Best Note-Taking Methods for Law School

8 min read · April 2026

Why Note-Taking Method Matters

Law school classes move fast. Your professor is asking Socratic questions, students are responding, and the discussion can pivot from rule statements to policy arguments to hypotheticals in seconds. If your note-taking method can't keep up, you'll leave class with an incomplete record of the day's learning. The right method captures what you need without pulling your attention away from the discussion.

Method 1: The Two-Column Case Method

Draw a vertical line down the page. Left column: Pre-class case brief (prepared before class). Right column: In-class additions — what the professor emphasizes, hypotheticals, policy points, and clarifications.

Best for: Students who brief cases before class (which should be everyone). This method connects your preparation to the class discussion, showing what the professor thinks matters most about each case.

Method 2: Cornell Notes

Divide each page into three sections: a narrow left column (cues/questions), a wide right column (notes), and a bottom section (summary).

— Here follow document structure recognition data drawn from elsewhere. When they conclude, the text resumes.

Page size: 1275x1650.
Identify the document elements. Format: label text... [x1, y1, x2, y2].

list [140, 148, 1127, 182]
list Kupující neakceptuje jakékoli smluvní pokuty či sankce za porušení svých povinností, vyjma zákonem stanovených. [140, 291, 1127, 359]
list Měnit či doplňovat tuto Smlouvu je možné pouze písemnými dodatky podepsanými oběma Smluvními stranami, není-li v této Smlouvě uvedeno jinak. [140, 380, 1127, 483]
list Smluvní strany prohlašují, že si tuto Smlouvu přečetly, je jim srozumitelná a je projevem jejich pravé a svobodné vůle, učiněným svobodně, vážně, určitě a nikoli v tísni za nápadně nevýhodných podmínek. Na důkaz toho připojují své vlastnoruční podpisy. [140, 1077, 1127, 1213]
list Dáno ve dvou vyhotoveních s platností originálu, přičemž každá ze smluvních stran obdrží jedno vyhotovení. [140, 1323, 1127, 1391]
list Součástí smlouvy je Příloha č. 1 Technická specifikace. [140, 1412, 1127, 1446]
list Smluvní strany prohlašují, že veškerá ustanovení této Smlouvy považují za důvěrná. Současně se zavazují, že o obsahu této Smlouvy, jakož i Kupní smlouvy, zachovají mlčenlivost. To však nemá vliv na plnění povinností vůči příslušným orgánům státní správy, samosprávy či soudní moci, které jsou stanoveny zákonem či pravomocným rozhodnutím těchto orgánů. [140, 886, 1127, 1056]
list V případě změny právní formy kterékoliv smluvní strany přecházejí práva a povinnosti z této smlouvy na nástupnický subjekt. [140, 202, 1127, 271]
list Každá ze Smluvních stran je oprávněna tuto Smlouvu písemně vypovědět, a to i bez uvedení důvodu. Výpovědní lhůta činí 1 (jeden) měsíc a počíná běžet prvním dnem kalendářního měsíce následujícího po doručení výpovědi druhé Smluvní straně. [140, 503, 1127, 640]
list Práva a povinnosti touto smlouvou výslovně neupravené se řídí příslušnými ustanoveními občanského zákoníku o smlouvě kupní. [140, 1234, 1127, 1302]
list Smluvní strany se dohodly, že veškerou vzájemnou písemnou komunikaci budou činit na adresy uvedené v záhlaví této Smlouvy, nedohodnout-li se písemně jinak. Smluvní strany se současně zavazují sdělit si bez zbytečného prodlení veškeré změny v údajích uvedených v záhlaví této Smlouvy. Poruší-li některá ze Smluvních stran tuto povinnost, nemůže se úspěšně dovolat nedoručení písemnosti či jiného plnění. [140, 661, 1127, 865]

During class: Write notes in the right column.
After class: Add key terms and questions in the left column. Write a 2-3 sentence summary at the bottom.

Best for: Students who want a built-in review system. The after-class processing step reinforces learning.

Method 3: Real-Time Outlining

Take notes directly in outline format, organized by topic and sub-topic. As the professor discusses consideration in Contracts, your notes go under “II. Consideration > A. Bargained-for Exchange.”

Best for: Students who want to reduce end-of-semester outlining work. Your class notes gradually become your outline. Requires more organizational thinking during class.

Laptop vs. Handwriting

Laptop: Faster, more organized, searchable. But temptation to transcribe verbatim (which reduces learning) and internet distraction are real risks.

Handwriting: Slower, but research shows it forces you to process and summarize, which improves retention. Less organized and not searchable.

Recommendation: Laptop with an app that blocks distracting sites during class. Type selectively — capture the key points, not every word. If you find yourself transcribing, switch to handwriting.

The Post-Class Review (Non-Negotiable)

Whatever method you use, review your notes within 24 hours. This is the single most impactful study habit you can develop. During review: fill in gaps, clarify confusing points, highlight key rules, and connect the day's material to your evolving outline. This 15-20 minute investment dramatically improves long-term retention compared to reviewing notes for the first time during exam prep.

Frequently Asked Questions

Should I record lectures?

Check your school's policy first — some professors prohibit recording. If allowed, recordings are useful as backup but shouldn't replace active note-taking. Don't plan to “relisten later” — you rarely will.

What app should I use for law school notes?

Microsoft OneNote and Notion are popular for organizational flexibility. Some students prefer simple Word documents organized by date. The tool matters less than the method — pick something you'll actually use consistently.